İstek:
Sınır geçişlerini anlatan metinde "Hükümetler, sınırları özellikle" sözcüklerinden başlayan ve "varsaymak yanlış olmayacaktır." sözcükleri de dahil olmak üzere orada biten bölümü hiçbir değişiklik yapmadan yeniden yazın.

Verilen Metin:
*****

Türk Düşmanlığı Yapan Yabancı Ülkelere Girerken Başınıza Gelebilecek Kötü Durumlar ve Tavsiyeler

Türk ya da müslüman düşmanlığı ya da ırkçılığı yapan bazı ülkelere girerken çeşitli sorunlarla karşılaşabilirsiniz. Örneğin Tayland gibi ülkelere…

Son yıllarda insanların sınır geçişlerinde durdurulup dijital cihazlarının arandığına dair bir takım rahatsız edici haberler geliyor.

Hükümetler, sınırları özellikle tehlikeli alanlar olarak görüyor ve buralarda aramalar yapabilmek için ülkelerinin geri kalanından daha fazla güç ve yetki kullanıyor. Görevliler gizliliğinizi umursamıyor.

Ziyaret ettiğiniz herhangi bir ülkedeki sınır görevlilerinin dijital cihazlarınızı aramalarına olanak tanıyan poliçeleri ve kanunları izlediğini varsaymak yanlış olmayacaktır.

Sınır görevlilerinin onlara uymazsanız, hayatınızı zorlaştırmaya yetecek güçleri var. Görevliler şunları yapabilir:

Eğer turist iseniz ülkeye girişinizi engelleyebilirler (fakat vatandaşsanız ya da kalıcı oturma izniniz varsa bunu yapamazlar);
Zamanınızın çok büyük bir kısmını harcayabilir, aktarmalı uçuşunuzu kaçırmanıza neden olabilir ve yolculuk/iş programınızı altüst edebilirler;
Dijital cihazlarınız da dahil olmak üzere, eşyalarınıza el koyabilirler.

Sonuçta bütün bunlar, özellikle de havalimanından bir an önce çıkmak istediğiniz uzun uluslararası uçuşların ardından gelince çok fazla stres yapıyor ama bu, gizlilik hakkınızdan çabucak feragat etmeniz gerektiği anlamına gelmiyor.

Varışınızda karşınıza ilk olarak sınır görevlisi çıkar ve ilk kontrol denen bir prosedür uygular. Her şey yolunda giderse size giriş izni verir, böylece oradaki işiniz biter ama bir şekilde şüpheli görünürseniz, görevli sizi ikinci kontrole gönderir. Dijital cihazlarınız da dahil olmak üzere eşyalarınızın arandığı yer burasıdır.

*****

Çıkarılan Bilgiler:
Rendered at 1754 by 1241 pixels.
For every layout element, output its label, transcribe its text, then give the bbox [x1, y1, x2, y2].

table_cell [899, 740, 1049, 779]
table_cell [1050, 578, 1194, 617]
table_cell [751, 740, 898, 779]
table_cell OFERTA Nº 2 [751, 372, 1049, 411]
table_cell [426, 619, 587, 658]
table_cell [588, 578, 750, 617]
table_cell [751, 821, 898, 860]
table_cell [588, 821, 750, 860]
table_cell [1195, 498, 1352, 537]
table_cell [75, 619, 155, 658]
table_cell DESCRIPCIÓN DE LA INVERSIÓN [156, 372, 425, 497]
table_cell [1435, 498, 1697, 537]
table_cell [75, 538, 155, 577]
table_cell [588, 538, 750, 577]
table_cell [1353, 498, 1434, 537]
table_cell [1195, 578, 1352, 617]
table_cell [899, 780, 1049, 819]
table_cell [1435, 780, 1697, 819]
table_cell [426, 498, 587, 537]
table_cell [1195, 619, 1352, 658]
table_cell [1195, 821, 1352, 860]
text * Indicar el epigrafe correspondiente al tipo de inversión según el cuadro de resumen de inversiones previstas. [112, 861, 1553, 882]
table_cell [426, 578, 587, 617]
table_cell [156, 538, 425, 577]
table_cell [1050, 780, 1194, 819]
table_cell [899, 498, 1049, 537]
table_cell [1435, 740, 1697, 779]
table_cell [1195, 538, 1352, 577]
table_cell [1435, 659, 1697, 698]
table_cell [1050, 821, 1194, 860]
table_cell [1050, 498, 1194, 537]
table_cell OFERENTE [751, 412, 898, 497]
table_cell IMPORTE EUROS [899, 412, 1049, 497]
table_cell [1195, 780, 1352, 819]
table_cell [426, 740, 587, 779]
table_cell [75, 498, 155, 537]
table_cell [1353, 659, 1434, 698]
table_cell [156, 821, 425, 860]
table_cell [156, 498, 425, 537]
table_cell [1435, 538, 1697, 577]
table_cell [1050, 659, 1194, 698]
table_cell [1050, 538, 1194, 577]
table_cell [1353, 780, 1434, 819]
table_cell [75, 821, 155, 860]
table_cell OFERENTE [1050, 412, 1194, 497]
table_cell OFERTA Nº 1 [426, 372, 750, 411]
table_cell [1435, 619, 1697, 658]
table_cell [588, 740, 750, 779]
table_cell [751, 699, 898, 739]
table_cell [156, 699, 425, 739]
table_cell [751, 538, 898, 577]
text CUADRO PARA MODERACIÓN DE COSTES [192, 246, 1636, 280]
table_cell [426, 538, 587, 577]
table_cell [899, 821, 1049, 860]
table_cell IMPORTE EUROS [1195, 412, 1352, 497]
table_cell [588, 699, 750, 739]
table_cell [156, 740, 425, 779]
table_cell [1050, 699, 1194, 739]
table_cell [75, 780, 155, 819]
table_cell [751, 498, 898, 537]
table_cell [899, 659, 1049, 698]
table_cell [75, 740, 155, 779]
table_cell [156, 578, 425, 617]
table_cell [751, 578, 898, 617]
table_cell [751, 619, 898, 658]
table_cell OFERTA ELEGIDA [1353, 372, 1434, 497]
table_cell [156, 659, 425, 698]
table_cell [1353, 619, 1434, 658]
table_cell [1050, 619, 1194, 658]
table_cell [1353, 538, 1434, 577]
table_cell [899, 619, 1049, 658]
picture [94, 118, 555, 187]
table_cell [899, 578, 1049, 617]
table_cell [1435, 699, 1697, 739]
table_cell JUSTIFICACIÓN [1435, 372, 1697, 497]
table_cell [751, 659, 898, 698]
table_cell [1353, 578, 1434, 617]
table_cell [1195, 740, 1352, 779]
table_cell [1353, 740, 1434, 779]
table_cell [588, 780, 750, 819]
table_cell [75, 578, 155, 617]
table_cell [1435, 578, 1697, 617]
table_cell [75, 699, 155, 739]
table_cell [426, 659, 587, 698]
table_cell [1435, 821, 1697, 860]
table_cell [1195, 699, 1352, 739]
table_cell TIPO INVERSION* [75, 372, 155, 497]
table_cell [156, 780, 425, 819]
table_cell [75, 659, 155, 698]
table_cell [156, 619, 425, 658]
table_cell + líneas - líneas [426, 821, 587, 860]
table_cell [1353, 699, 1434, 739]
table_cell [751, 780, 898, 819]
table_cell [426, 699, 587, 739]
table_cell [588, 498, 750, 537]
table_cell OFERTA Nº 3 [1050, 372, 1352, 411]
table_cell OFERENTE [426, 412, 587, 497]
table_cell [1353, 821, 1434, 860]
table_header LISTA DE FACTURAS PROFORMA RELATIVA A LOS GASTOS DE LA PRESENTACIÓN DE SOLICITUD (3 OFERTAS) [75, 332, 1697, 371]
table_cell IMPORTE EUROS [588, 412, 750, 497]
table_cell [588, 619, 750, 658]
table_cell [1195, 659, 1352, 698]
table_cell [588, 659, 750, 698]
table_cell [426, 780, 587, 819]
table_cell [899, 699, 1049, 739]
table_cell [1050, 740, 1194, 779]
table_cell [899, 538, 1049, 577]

*****

Sorunun Çözümü:
Hükümetler, sınırları özellikle tehlikeli alanlar olarak görüyor ve buralarda aramalar yapabilmek için ülkelerinin geri kalanından daha fazla güç ve yetki kullanıyor. Görevliler gizliliğinizi umursamıyor.

Ziyaret ettiğiniz herhangi bir ülkedeki sınır görevlilerinin dijital cihazlarınızı aramalarına olanak tanıyan poliçeleri ve kanunları izlediğini varsaymak yanlış olmayacaktır.